Дано: AB + BC =12 ; угол CBA - 60° ; угол BCA - 90° Найти: AB ; BC

Given Information:

We are given the following information: - AB + BC = 12 - Angle CBA = 60° - Angle BCA = 90°

Solution:

To find the lengths of AB and BC, we can use trigonometric ratios in a right triangle.

Let's consider triangle ABC, where angle BCA is a right angle.

Using the trigonometric ratios, we can write:

sin(CBA) = AB / BC

cos(CBA) = BC / AB

Since we know that angle CBA is 60°, we can substitute the values:

sin(60°) = AB / BC

cos(60°) = BC / AB

Simplifying these equations, we get:

√3 / 2 = AB / BC

1 / 2 = BC / AB

We can solve these two equations simultaneously to find the values of AB and BC.
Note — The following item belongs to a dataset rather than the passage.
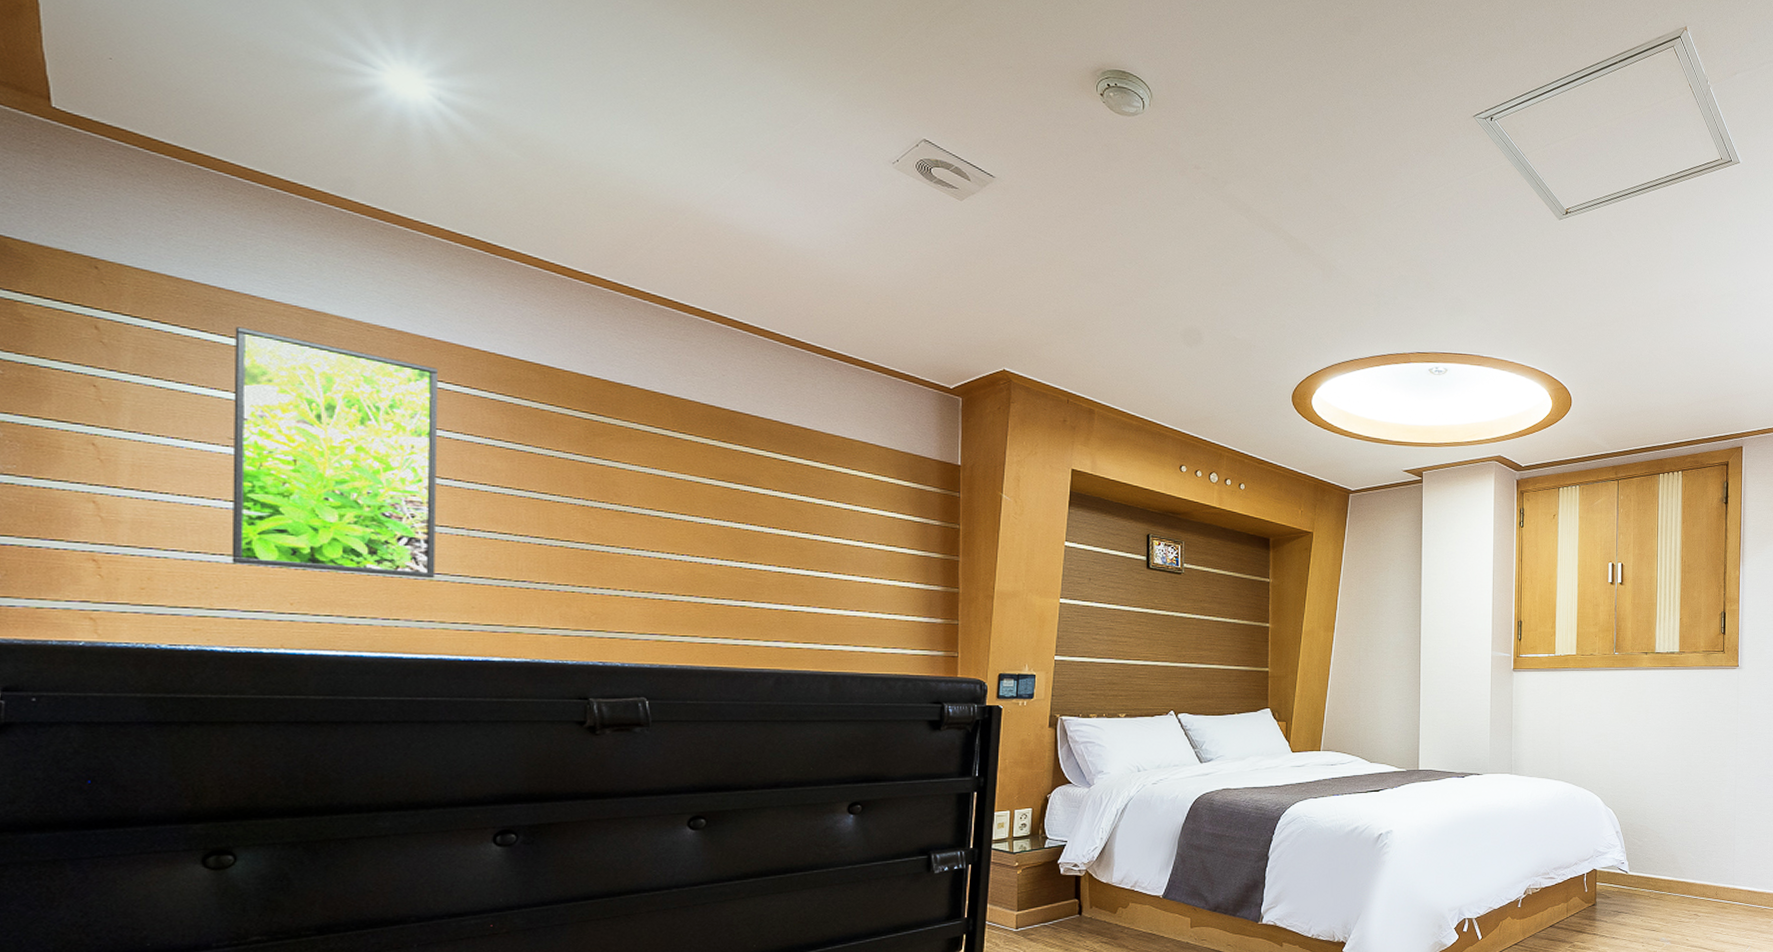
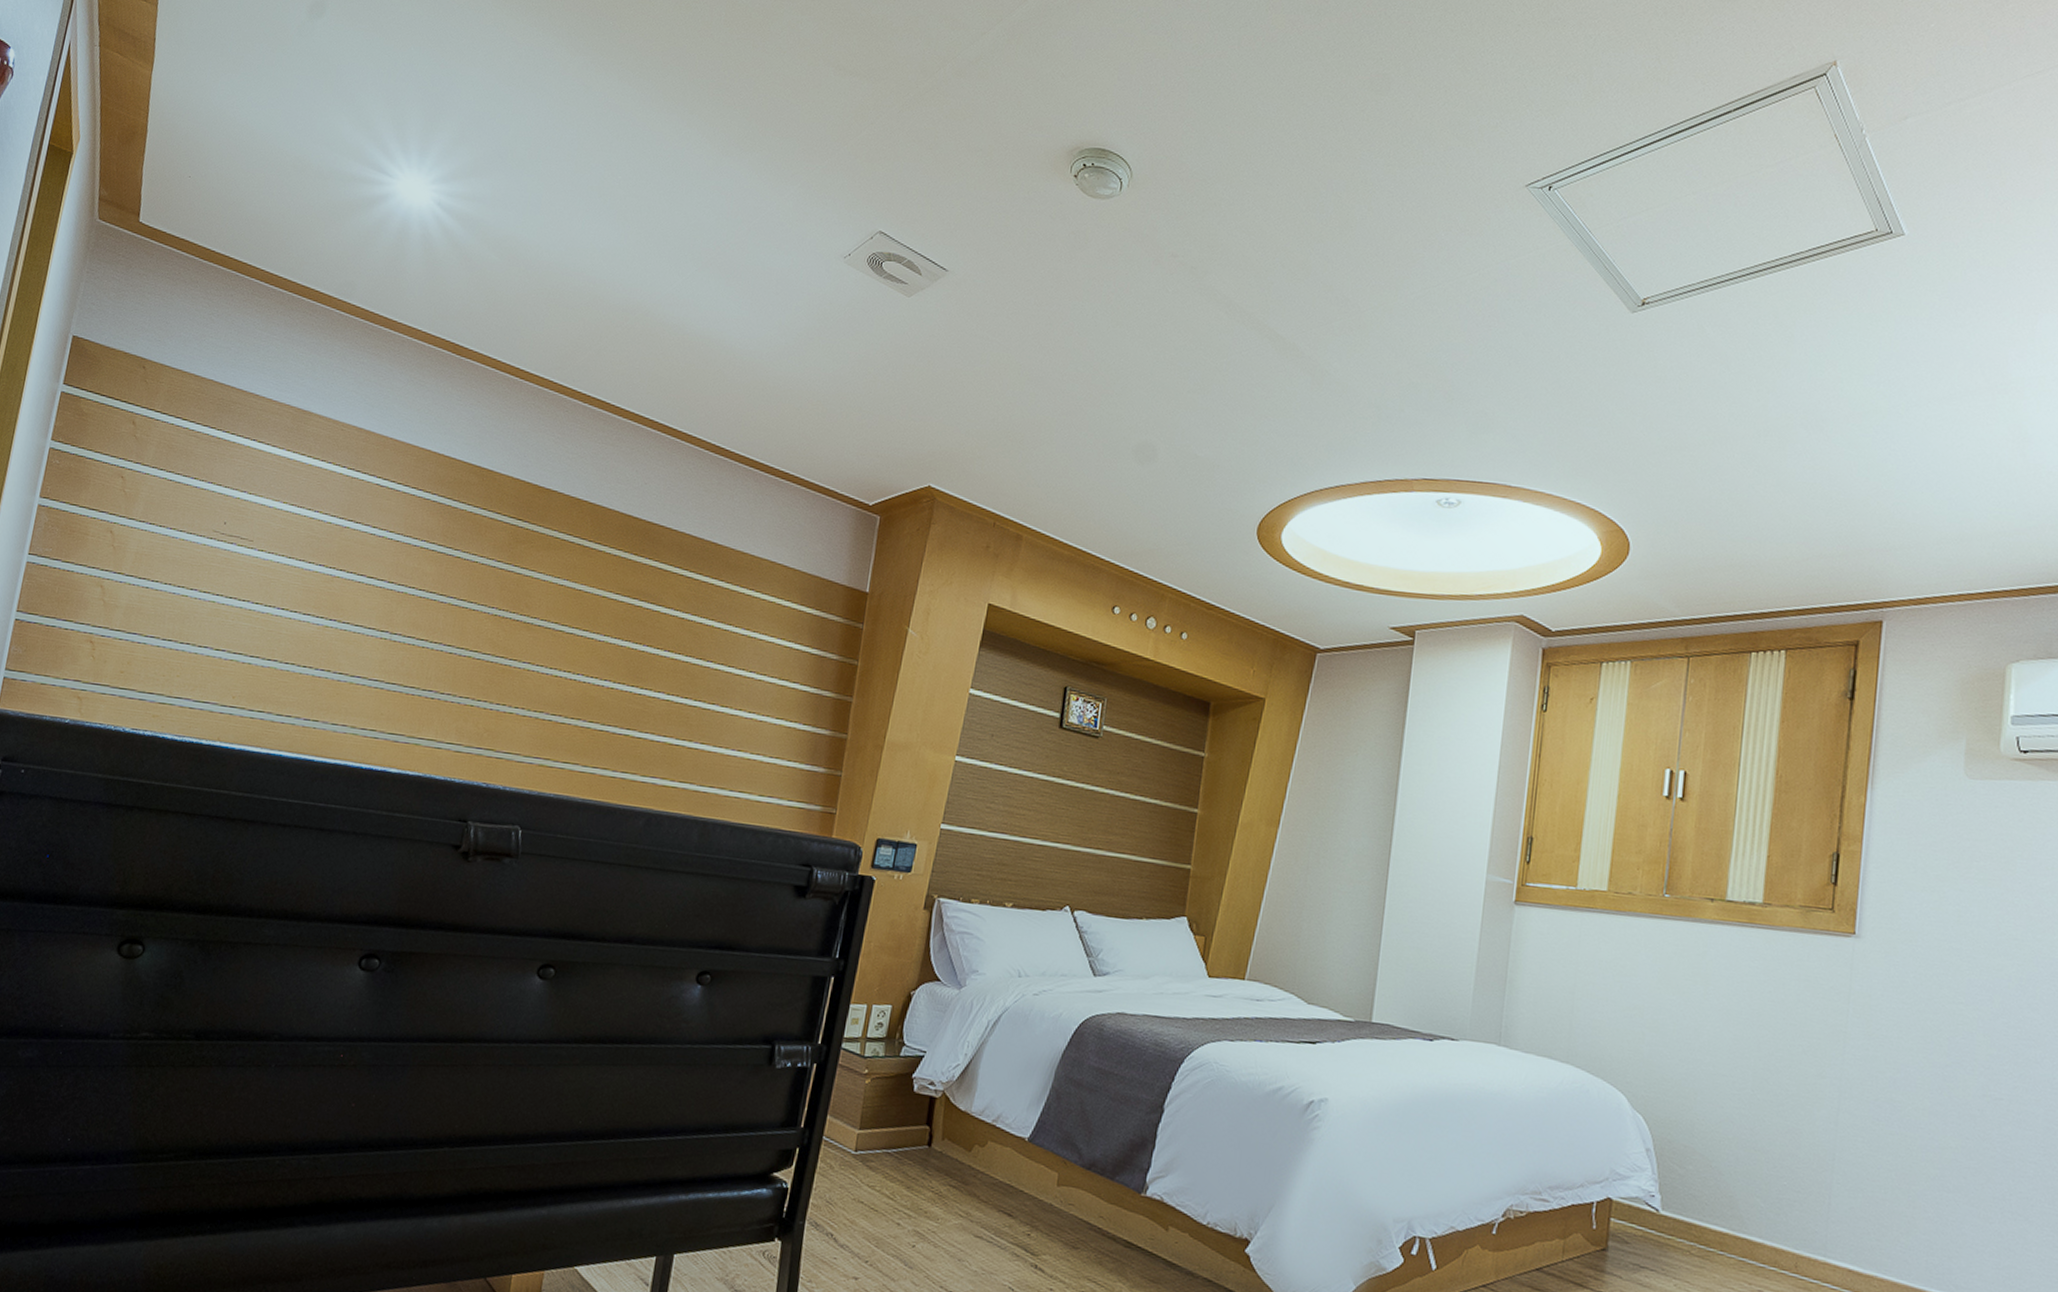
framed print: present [231,327,438,579] -> none [194,424,393,682]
Multiplying the first equation by 2 and the second equation by √3, we get:

√3 = AB / BC

√3 = BC / AB

Equating the right sides of these equations, we get:

AB / BC = BC / AB

Cross-multiplying, we get:

AB^2 = BC^2

Taking the square root of both sides, we get:

AB = BC

Since we also know that AB + BC = 12, we can substitute AB with BC:

BC + BC = 12

Simplifying, we get:

2BC = 12

Dividing both sides by 2, we get:

BC = 6

Therefore, the length of BC is 6 units.

Since AB = BC, the length of AB is also 6 units.

Answer:

The length of AB is 6 units and the length of BC is 6 units.

Note: The search results did not provide any relevant snippets for this specific problem. However, the solution is derived using basic trigonometry principles in a right triangle.